Starting with the line that contains "Log the diastolic pressure the" and going on through the end of the listing, write those lines out again with "maintenance sheet" changed to "calibration log" and nothing else altered. Omit the pictures from your answer.

○ ○ ○ ○

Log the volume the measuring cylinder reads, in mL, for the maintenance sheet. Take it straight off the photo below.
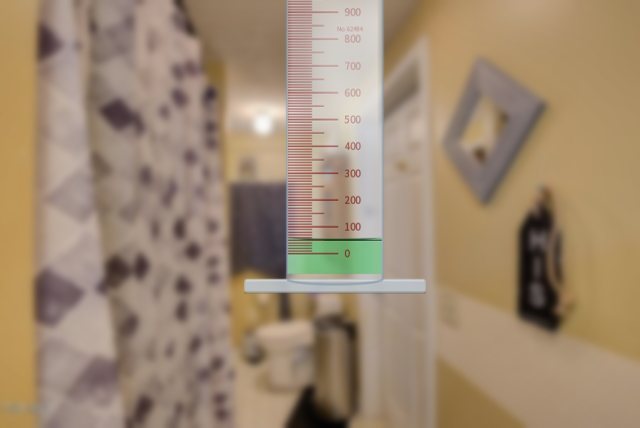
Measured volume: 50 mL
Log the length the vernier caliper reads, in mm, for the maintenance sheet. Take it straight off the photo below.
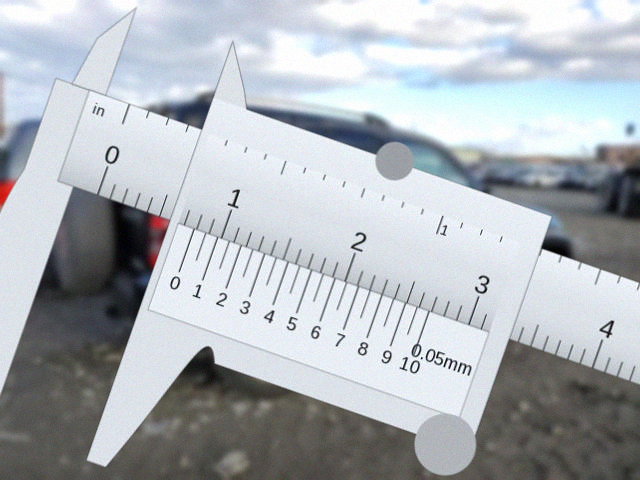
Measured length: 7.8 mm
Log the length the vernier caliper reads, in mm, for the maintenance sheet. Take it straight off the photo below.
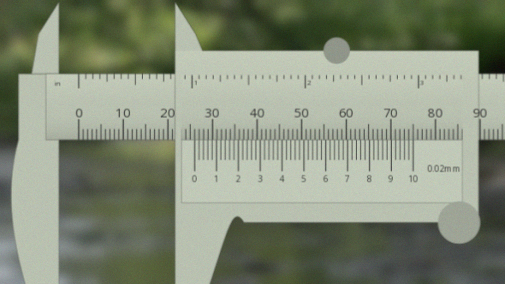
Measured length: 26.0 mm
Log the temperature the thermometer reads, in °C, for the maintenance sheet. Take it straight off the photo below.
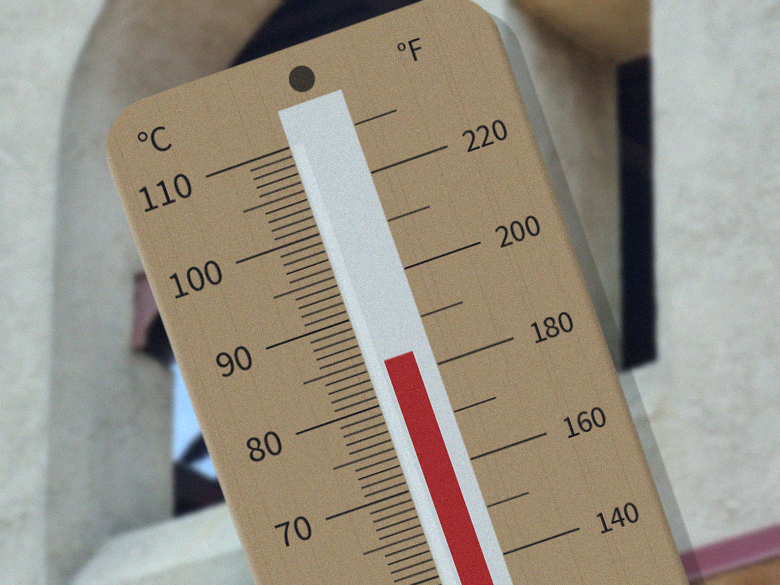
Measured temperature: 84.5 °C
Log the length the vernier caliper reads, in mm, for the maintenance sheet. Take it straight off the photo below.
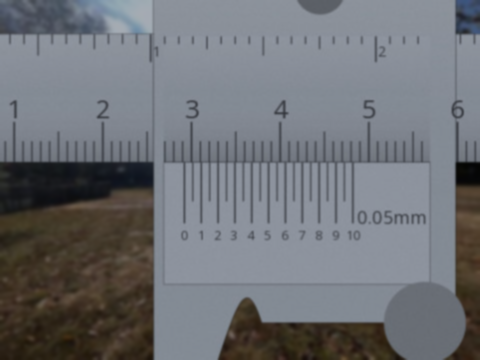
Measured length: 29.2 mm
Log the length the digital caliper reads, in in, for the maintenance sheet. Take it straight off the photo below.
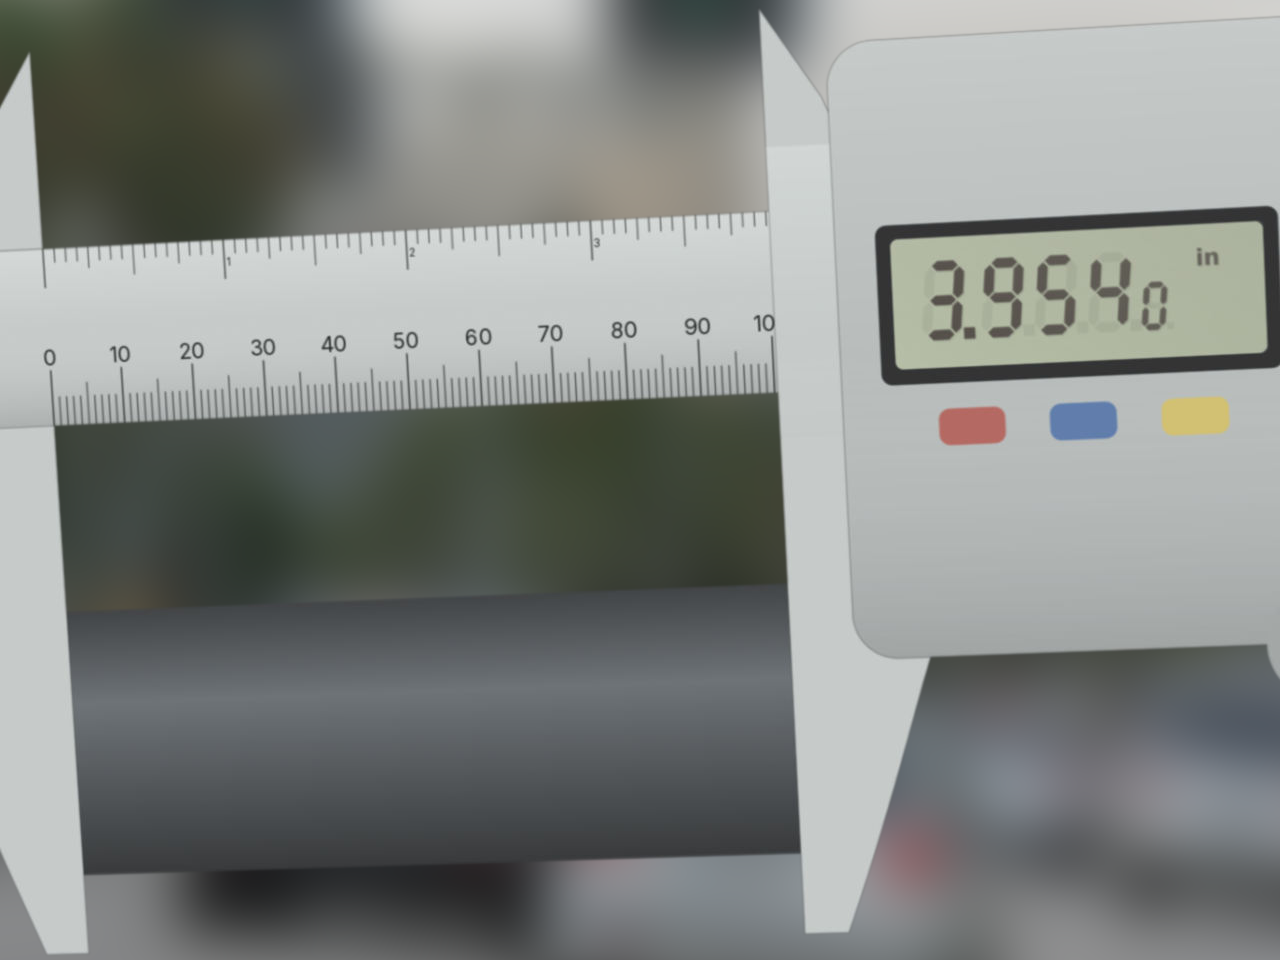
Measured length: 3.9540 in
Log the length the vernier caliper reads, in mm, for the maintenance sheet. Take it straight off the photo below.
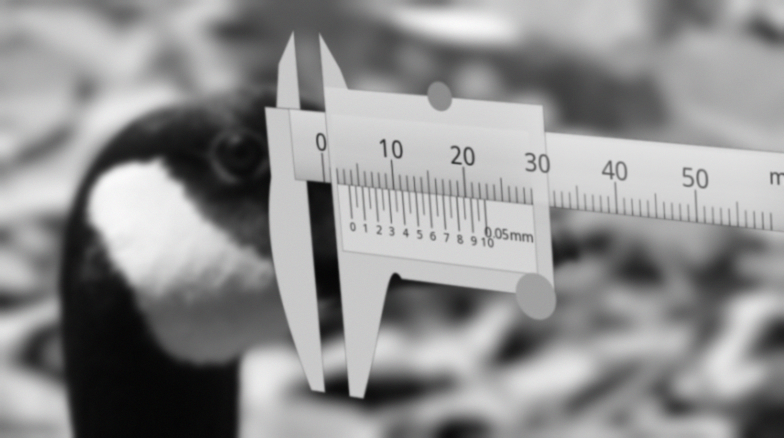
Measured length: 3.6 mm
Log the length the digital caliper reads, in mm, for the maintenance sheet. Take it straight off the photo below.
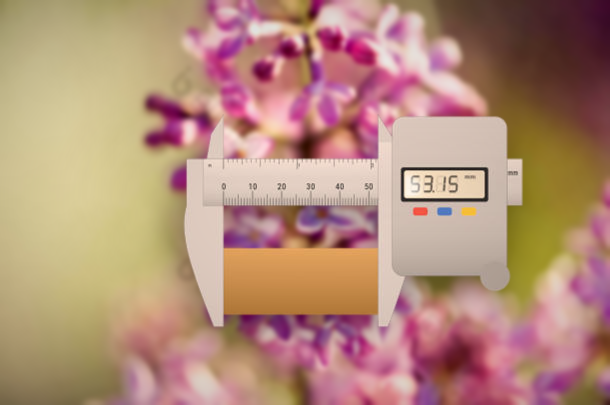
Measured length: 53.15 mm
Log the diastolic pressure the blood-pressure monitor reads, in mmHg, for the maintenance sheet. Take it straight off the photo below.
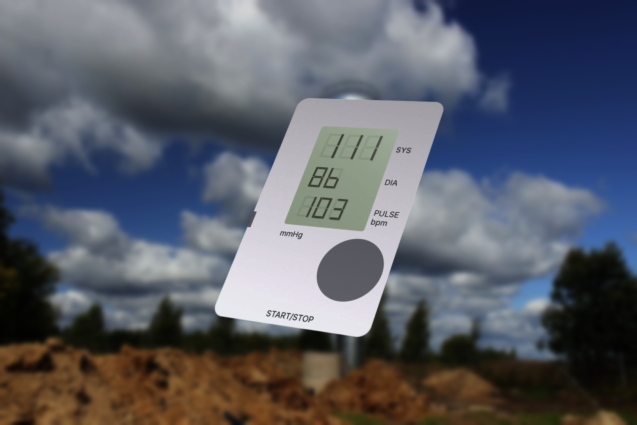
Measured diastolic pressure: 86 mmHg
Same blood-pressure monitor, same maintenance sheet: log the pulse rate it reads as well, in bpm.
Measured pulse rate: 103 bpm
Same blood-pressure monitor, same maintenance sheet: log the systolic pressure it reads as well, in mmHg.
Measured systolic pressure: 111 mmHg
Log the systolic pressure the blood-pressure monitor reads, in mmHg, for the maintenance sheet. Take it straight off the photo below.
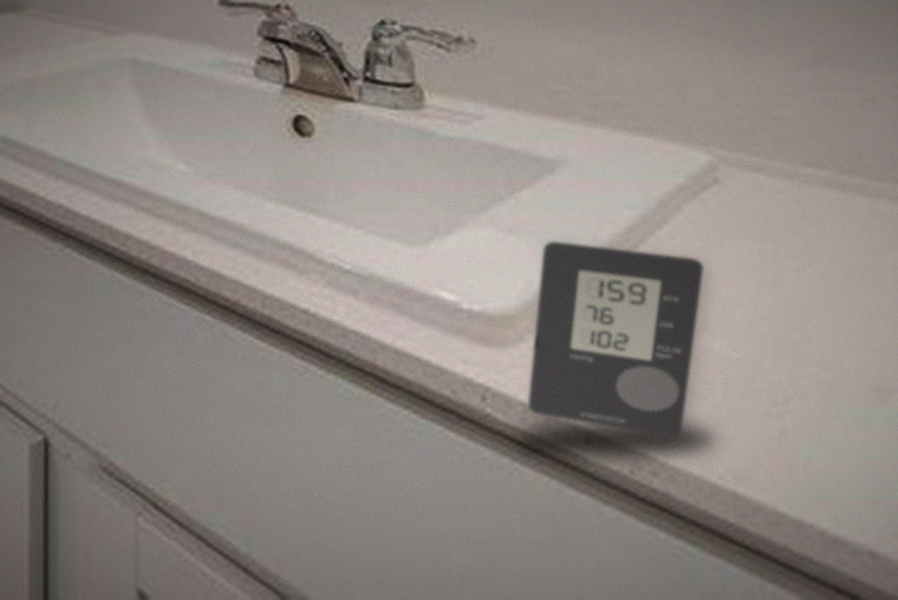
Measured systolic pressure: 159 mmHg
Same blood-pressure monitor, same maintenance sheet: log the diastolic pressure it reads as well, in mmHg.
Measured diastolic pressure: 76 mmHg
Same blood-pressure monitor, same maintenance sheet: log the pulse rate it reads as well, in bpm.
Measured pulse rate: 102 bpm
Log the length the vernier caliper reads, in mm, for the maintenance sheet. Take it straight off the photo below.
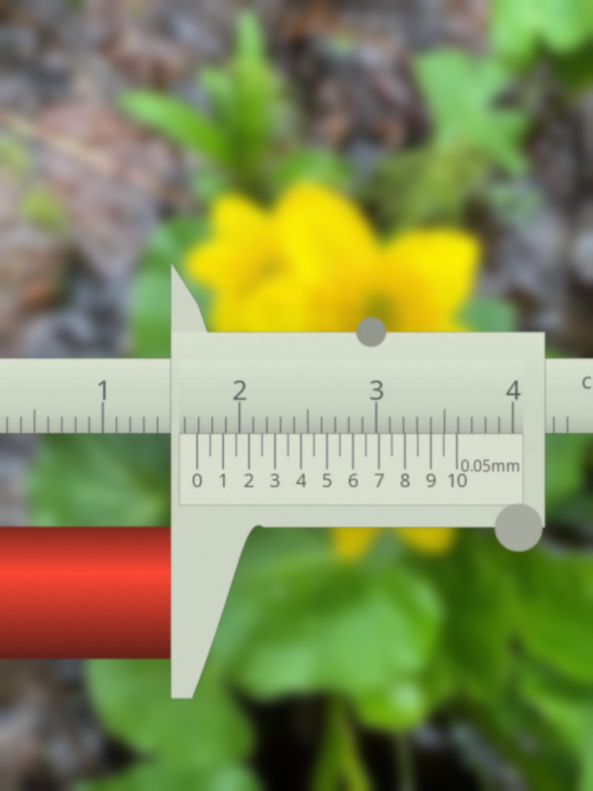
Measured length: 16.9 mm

○ ○ ○ ○

SOLVED EXERCISE
Log the diastolic pressure the blood-pressure monitor reads, in mmHg, for the calibration log. Take it straight off the photo below.
Measured diastolic pressure: 86 mmHg
Same blood-pressure monitor, same calibration log: log the pulse rate it reads as well, in bpm.
Measured pulse rate: 103 bpm
Same blood-pressure monitor, same calibration log: log the systolic pressure it reads as well, in mmHg.
Measured systolic pressure: 111 mmHg
Log the systolic pressure the blood-pressure monitor reads, in mmHg, for the calibration log. Take it straight off the photo below.
Measured systolic pressure: 159 mmHg
Same blood-pressure monitor, same calibration log: log the diastolic pressure it reads as well, in mmHg.
Measured diastolic pressure: 76 mmHg
Same blood-pressure monitor, same calibration log: log the pulse rate it reads as well, in bpm.
Measured pulse rate: 102 bpm
Log the length the vernier caliper reads, in mm, for the calibration log. Take it straight off the photo below.
Measured length: 16.9 mm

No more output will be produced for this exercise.